Além dos textos, o livro traz muitas fotos antigas que contextualizam o que é contado pelo autor. Todas as cartas são assinadas com a heráldica utilizada por Balá para marcar o gado de sua fazenda em Acari. Uma das cartas, “De ferro de marcar”, identifica os principais “riscos” utilizados no gado da região. “Passo de três a quatro meses para concluir uma carta dessa, aquilo fica passando na minha cabeça e tenho que sair perguntando a um e a outro como era, como não era. Hoje em dia está difícil encontrar alguém que saiba, que tenha sido testemunha ocular ou que tenha pelo menos ouvido falar sobre determinado assunto”, destaca. 

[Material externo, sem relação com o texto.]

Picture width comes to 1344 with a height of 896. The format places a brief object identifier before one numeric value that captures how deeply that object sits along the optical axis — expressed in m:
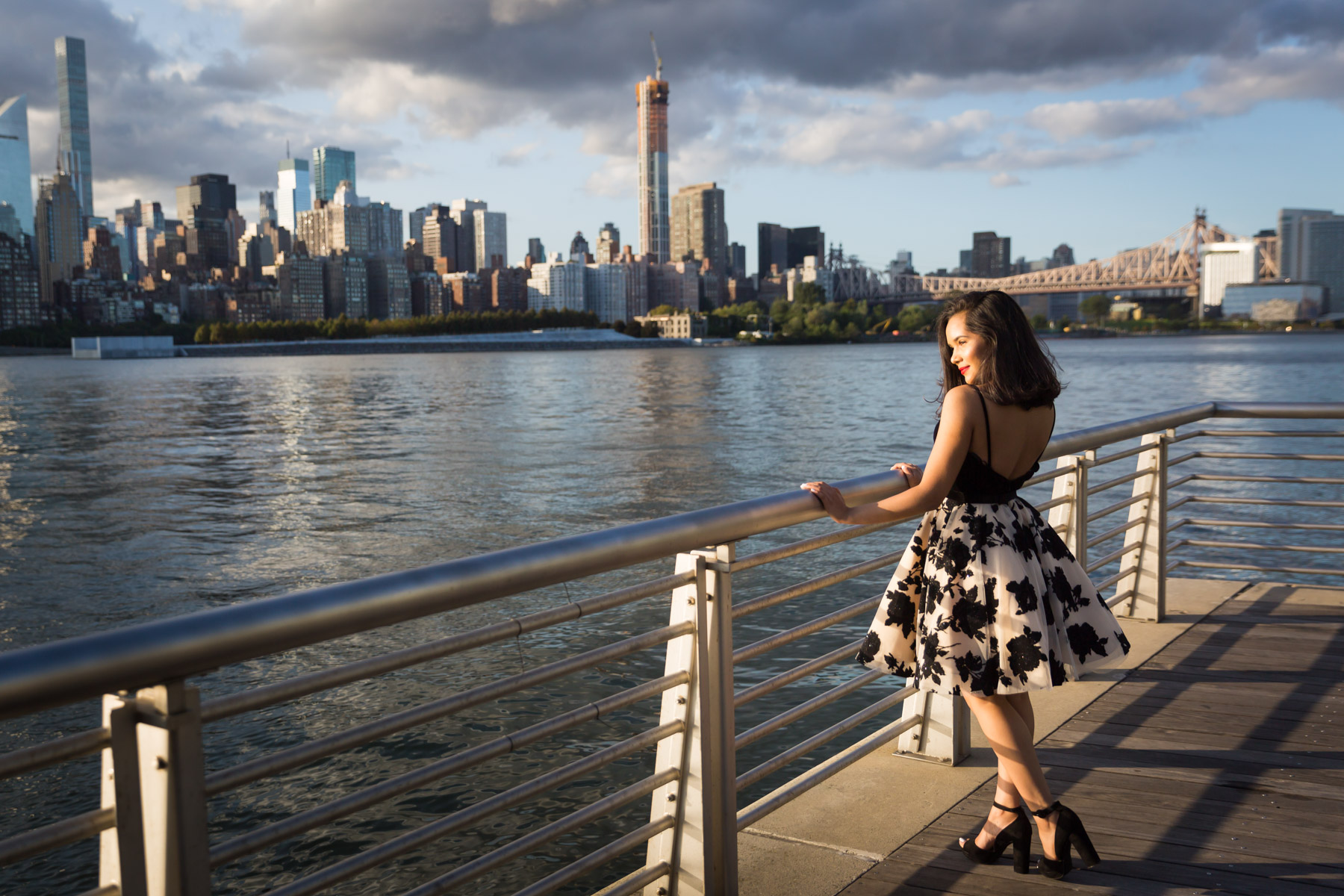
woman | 2.16
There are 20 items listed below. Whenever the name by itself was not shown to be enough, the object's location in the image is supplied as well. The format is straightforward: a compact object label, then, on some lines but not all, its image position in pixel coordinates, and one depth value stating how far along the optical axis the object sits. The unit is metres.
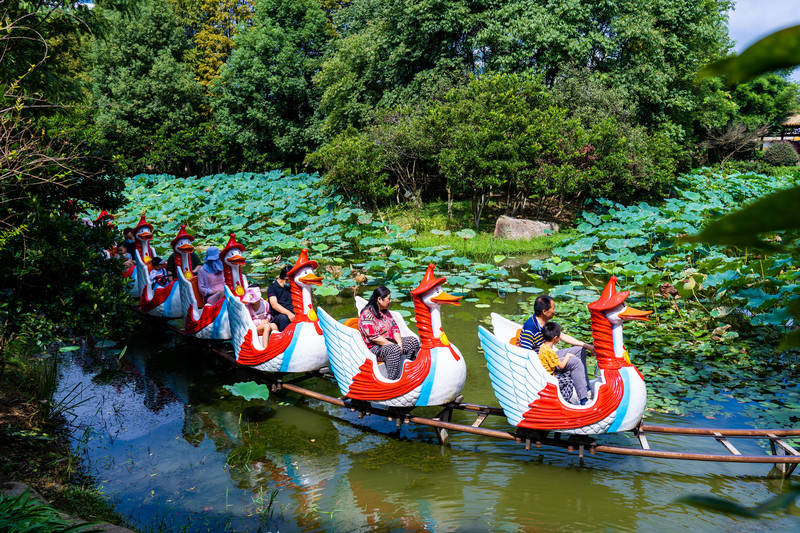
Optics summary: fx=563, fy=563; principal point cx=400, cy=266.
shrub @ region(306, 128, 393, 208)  15.07
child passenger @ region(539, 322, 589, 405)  4.57
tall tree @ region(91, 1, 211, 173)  22.67
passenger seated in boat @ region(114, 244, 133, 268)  8.82
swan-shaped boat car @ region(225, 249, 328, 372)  5.77
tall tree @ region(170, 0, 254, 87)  27.52
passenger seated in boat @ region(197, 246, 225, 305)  7.13
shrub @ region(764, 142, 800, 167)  23.41
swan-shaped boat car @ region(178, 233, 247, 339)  6.73
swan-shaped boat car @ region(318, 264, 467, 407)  4.87
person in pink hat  6.64
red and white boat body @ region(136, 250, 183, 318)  7.82
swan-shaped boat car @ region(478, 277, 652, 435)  4.34
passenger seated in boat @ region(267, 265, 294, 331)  6.24
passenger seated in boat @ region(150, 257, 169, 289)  8.25
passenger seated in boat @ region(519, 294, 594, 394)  4.75
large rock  13.45
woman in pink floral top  5.32
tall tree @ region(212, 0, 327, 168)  21.48
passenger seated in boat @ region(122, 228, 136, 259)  9.05
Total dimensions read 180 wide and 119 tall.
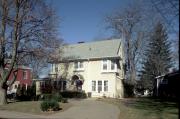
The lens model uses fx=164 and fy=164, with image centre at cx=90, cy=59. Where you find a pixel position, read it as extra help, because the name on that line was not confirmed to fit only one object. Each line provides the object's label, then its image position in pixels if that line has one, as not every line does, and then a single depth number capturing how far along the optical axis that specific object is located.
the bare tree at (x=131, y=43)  28.37
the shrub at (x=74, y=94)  21.52
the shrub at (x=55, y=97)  15.35
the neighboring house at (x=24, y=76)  35.86
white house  22.00
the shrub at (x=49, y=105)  12.84
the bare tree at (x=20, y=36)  16.06
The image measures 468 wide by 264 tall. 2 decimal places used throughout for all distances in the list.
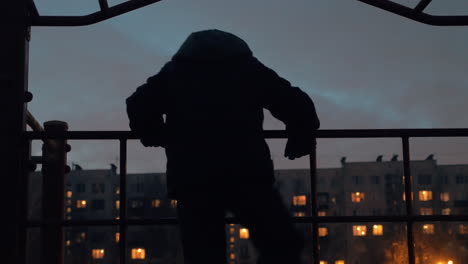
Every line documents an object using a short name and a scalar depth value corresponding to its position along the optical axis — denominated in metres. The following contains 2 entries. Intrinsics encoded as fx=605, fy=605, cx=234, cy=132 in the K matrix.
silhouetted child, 2.49
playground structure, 3.51
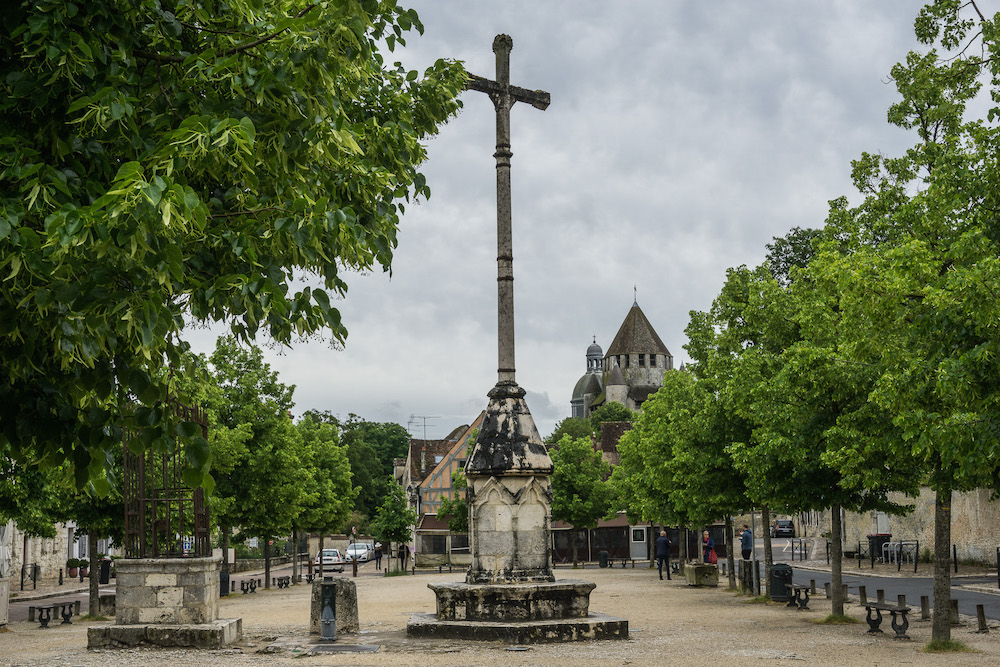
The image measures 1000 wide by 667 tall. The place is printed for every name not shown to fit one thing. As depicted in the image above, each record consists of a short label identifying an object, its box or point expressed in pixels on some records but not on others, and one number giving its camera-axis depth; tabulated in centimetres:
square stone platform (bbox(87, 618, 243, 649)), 1489
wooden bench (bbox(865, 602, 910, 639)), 1511
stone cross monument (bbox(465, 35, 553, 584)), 1612
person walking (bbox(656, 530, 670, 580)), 3544
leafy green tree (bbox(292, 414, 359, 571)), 3741
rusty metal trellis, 1544
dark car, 7200
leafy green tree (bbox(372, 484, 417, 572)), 4722
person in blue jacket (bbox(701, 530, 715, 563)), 3852
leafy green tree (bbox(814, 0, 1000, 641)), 948
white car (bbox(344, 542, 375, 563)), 5969
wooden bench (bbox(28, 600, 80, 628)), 2016
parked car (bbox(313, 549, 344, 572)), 5438
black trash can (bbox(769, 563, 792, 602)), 2205
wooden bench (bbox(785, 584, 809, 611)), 2040
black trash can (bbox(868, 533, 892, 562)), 3848
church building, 13900
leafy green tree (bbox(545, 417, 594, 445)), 10873
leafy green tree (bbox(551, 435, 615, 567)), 4638
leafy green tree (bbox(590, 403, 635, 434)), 11681
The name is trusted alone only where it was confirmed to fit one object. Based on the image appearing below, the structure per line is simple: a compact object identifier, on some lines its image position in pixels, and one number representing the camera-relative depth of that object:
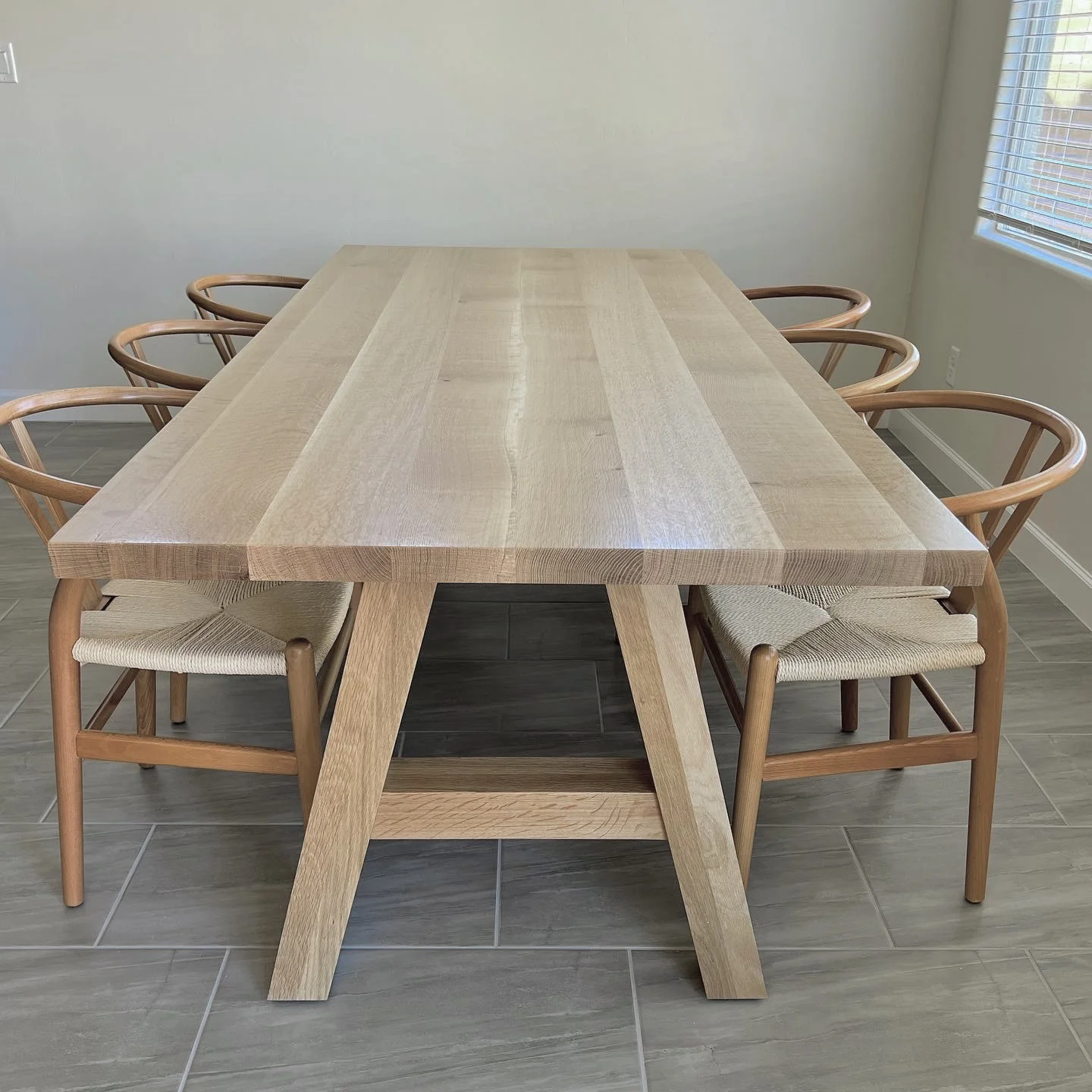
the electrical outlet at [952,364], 3.33
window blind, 2.63
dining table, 1.12
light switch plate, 3.45
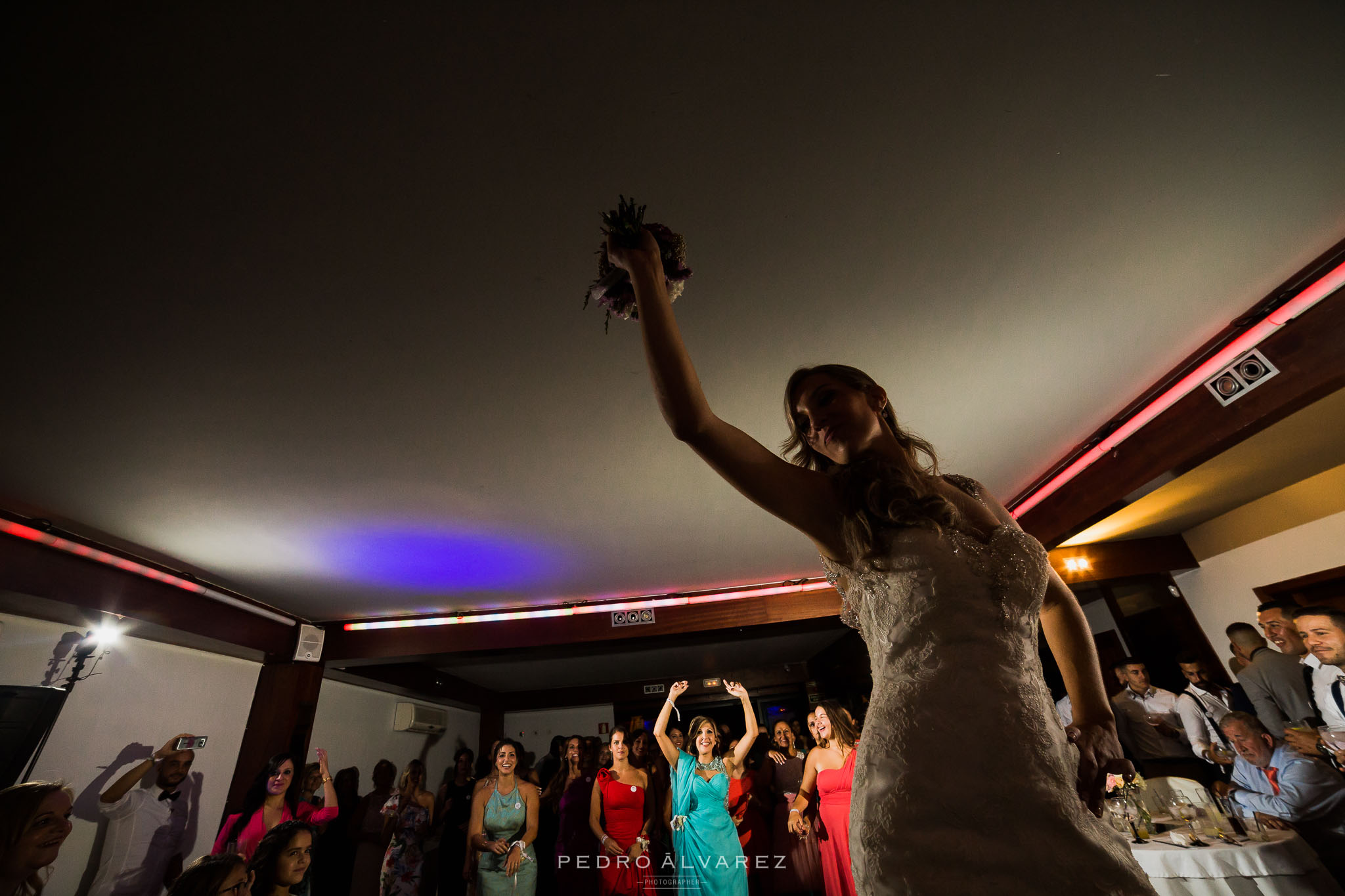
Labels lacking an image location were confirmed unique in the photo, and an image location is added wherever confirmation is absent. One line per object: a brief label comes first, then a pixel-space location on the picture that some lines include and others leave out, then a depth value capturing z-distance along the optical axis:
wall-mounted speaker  5.94
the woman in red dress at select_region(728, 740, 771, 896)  5.45
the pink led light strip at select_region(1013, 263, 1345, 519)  2.62
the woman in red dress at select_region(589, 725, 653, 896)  4.93
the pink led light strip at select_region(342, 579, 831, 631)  6.05
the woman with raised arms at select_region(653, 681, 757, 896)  4.82
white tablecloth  2.52
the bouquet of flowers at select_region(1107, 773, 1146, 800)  3.02
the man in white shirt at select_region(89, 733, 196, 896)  4.12
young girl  2.83
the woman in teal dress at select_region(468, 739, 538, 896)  4.58
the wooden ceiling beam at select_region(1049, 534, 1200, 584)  5.59
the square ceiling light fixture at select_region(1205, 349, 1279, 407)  2.92
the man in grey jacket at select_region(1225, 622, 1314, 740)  4.35
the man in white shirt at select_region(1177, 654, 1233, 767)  4.80
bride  0.68
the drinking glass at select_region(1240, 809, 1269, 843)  2.69
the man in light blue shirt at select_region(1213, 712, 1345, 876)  3.15
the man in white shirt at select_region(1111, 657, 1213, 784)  5.14
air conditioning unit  8.20
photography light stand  4.20
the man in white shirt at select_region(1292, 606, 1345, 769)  3.56
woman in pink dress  4.34
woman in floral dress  5.24
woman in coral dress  4.54
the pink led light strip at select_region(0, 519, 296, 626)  3.62
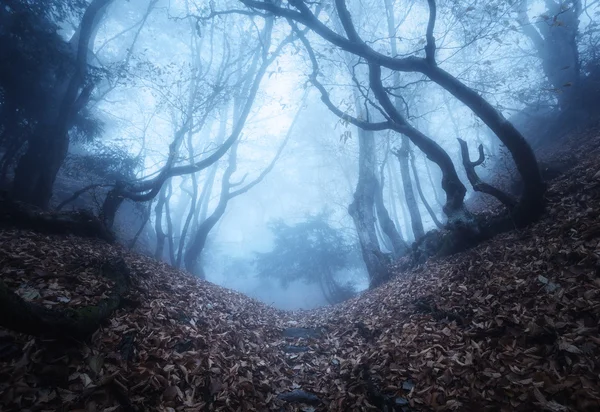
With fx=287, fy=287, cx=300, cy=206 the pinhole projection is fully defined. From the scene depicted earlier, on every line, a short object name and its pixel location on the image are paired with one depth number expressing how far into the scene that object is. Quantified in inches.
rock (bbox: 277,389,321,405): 178.5
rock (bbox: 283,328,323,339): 305.1
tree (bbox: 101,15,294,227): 401.4
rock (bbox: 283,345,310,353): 262.1
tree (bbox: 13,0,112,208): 366.6
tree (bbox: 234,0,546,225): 256.2
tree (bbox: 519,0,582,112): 583.5
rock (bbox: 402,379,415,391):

O prefácio é de Sanderson Negreiros e a orelha traz assinatura de Carlos Newton Júnior. “Esse é quarto livro da minha prosopopeia e já comecei a fazer o quinto, temos umas cartas escritas e outras já pensadas”. Ele disse que em Acari, “tudo quanto é retrato ou papel velho que encontram trazem logo pra mim, perguntam se sei quem é”, orgulha-se. 

Sobrenome

Paulo contou que Balá era um apelido de seu pai, “de quando ele ainda era menino de escola”. E o apelido pegou: “Pegou em mim, tenho outro filho Balá, já tem muita gente aqui em Natal e em Acari como Balá, foi incorporado”. O autor contou que ninguém ainda registrou oficialmente como sobrenome, mas ele acredita que logo vão começar a fazer isso para se criar um novo ramo da família. “Igual Juvenal Lamartine de Faria (1874-1956), que passou o Lamartine para frente e virou nome de família, não sabe!? Lá em Acari mesmo tem a família Brás, a família Salustino”.

Igreja de Acari

Uma das cartas do livro é dedicada à igreja matriz de Acari, Nossa Senhora da Guia. Paulo Balá conta que a igreja tinha duas inscrições de data na fachada: uma de quando a primeira capela foi construída (1737) na cidade, a única capela que ainda está de pé na região do Seridó e hoje tombada pelo Patrimônio Histórico; e a segunda com a data de criação da freguesia, distrito da paróquia, em 1835. “Hoje só restou a data de conclusão da igreja, em 1863. Porque um padre chegou por lá e achou por bem fazer uma reforma arrancando do frontispício parte daquela história”. O autor contou que em dia de festa da padroeira, junta gente de toda região, “umas três ou quatro vezes a população de Acari”: “Percentualmente dá mais gente que a Festa de Sant’ana em Caicó”.

Cartas, por Paulo Balá

“De Jumento”: escrevi essa carta para contar como o jumento chegou no sertão, pra que ele serve; 

“De velha amizade”: falo de amigos que tinha em Acari;

“De corte de pedra”: mostro como se corta pedra para fazer meio fio, paralelepípedo, uma estátua, um monumento;

“Dos mestres de antigamente”: mestre professor, pedreiro, o mestre de música, os mestres daqueles tempos;

“De burra de sela”: era o transporte antigo do povo, todo camarada que se prezasse tinha uma burra boa de andar que era bem tratada;

Serviço: Lançamento de “Cartas dos Sertões do Seridó – 4º livro” (206 páginas, R$ 40), de Paulo Balá Bezerra. Hoje, às 18h, na Livraria Saraiva do Midway Mall.